From 1540, the Aragonese theologian, physician, and humanist practices medicine in Vienne, where he is one of the first to describe the pulmonary transit of the blood.
The Spanish theologian, physician, and jurist Michael Servetus, in his De Trinitatis erroribus (1531; “On the Errors of the Trinity”) and Christianismi restitutio (1553; “The Restitution of Christianity”) has provided important stimulus for the emergence of Unitarianism.

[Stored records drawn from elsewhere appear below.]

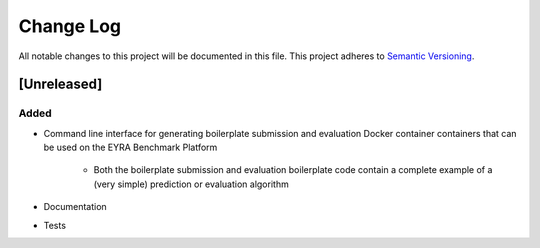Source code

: ###########
Change Log
###########

All notable changes to this project will be documented in this file.
This project adheres to `Semantic Versioning <http://semver.org/>`_.

[Unreleased]
************

Added
-----

* Command line interface for generating boilerplate submission and evaluation
  Docker container containers that can be used on the EYRA Benchmark Platform

    - Both the boilerplate submission and evaluation boilerplate code contain
      a complete example of a (very simple) prediction or evaluation algorithm

* Documentation
* Tests
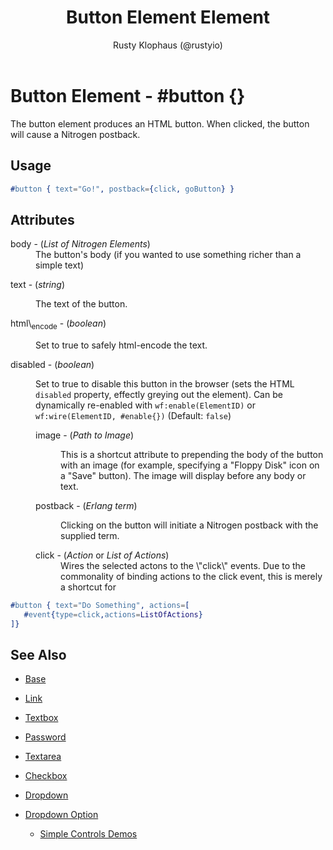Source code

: # vim: sw=3 ts=3 ft=org

#+TITLE: Button Element Element
#+STYLE: <LINK href='../stylesheet.css' rel='stylesheet' type='text/css' />
#+AUTHOR: Rusty Klophaus (@rustyio)
#+OPTIONS:   H:2 num:1 toc:1 \n:nil @:t ::t |:t ^:t -:t f:t *:t <:t
#+EMAIL: 
#+TEXT: [[http://nitrogenproject.com][Home]] | [[file:../index.org][Getting Started]] | [[file:../api.org][API]] | [[file:../elements.org][*Elements*]] | [[file:../actions.org][Actions]] | [[file:../validators.org][Validators]] | [[file:../handlers.org][Handlers]] | [[file:../config.org][Configuration Options]] | [[file:../plugins.org][Plugins]] | [[file:../jquery_mobile_integration.org][Mobile]] | [[file:../troubleshooting.org][Troubleshooting]] | [[file:../about.org][About]]

* Button Element - #button {}

  The button element produces an HTML button. When clicked,
  the button will cause a Nitrogen postback.

** Usage

#+BEGIN_SRC erlang
   #button { text="Go!", postback={click, goButton} }
#+END_SRC

** Attributes

	+ body - (/List of Nitrogen Elements/) :: The button's body (if you wanted
		to use something richer than a simple text)

   + text - (/string/) :: The text of the button.

   + html\_encode - (/boolean/) :: Set to true to safely html-encode the text.

   + disabled - (/boolean/) :: Set to true to disable this button in the
      browser (sets the HTML =disabled= property, effectly greying out the
      element). Can be dynamically re-enabled with =wf:enable(ElementID)= or
      =wf:wire(ElementID, #enable{})= (Default: =false=)

	+ image - (/Path to Image/) :: This is a shortcut attribute to prepending
		the body of the button with an image (for example, specifying a "Floppy
		Disk" icon on a "Save" button). The image will display before any body or
		text.

	+ postback - (/Erlang term/) :: Clicking on the button will initiate a
		Nitrogen postback with the supplied term.

	+ click - (/Action/ or /List of Actions/) :: Wires the selected actons to
		the \"click\" events.  Due to the commonality of binding actions to the
		click event, this is merely a shortcut for

#+BEGIN_SRC ERLANG
   #button { text="Do Something", actions=[
      #event{type=click,actions=ListOfActions}
   ]}
#+END_SRC

** See Also

   + [[./base.html][Base]]

   + [[./link.html][Link]]

   + [[./textbox.html][Textbox]]

   + [[./password.html][Password]]

   + [[./textarea.html][Textarea]]

   + [[./checkbox.html][Checkbox]]

   + [[./dropdown.html][Dropdown]]

   + [[./option.html][Dropdown Option]]

	+ [[http://nitrogenproject.com/demos/simplecontrols][Simple Controls Demos]]

     
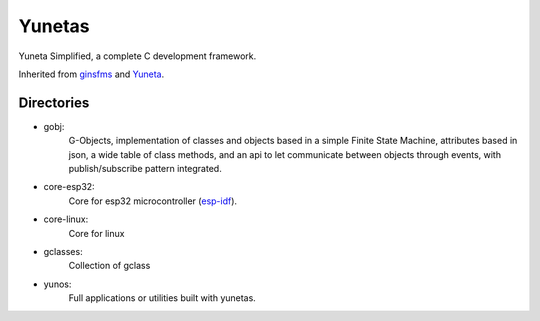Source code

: Yunetas
=======

Yuneta Simplified, a complete C development framework.

Inherited from `ginsfms <https://pypi.org/project/ginsfsm/>`_ and `Yuneta <http://yuneta.io>`_.

Directories
-----------

- gobj:
    G-Objects, implementation of classes and objects based in a simple Finite State Machine,
    attributes based in json, a wide table of class methods,
    and an api to let communicate between objects through events,
    with publish/subscribe pattern integrated.
- core-esp32:
    Core for esp32 microcontroller (`esp-idf <https://docs.espressif.com/projects/esp-idf/>`_).
- core-linux:
    Core for linux
- gclasses:
    Collection of gclass
- yunos:
    Full applications or utilities built with yunetas.
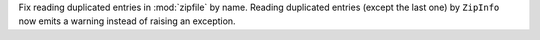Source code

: Fix reading duplicated entries in :mod:`zipfile` by name.
Reading duplicated entries (except the last one) by ``ZipInfo``
now emits a warning instead of raising an exception.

His principal work, Christianismi Restitutio, published under the pseudonym Michel de Villeneuve, is denounced on all sides for anti-trinitarian heresy.
Arrested by the Inquisition for his philosophy, he escapes from Vienne to ...
...Geneva to see French Protestant reformer Jean Calvin, to whom he had sent an earlier manuscript of his work.
Geneva’s libertines, resistant to Calvin’s reforms of the past fourteen years, offer backhanded support to Servetus, but Calvin orders his arrest.
He is tried and burned as a heretic on October 27, 1553.
Many prominent Protestant leaders of the day approve of the execution.
Philipp Melanchthon writes to Calvin: "To you also the Church owes gratitude at the present moment, and will owe it to the latest posterity....I affirm also that your magistrates did right in punishing, after a regular trial, this blasphemous man.”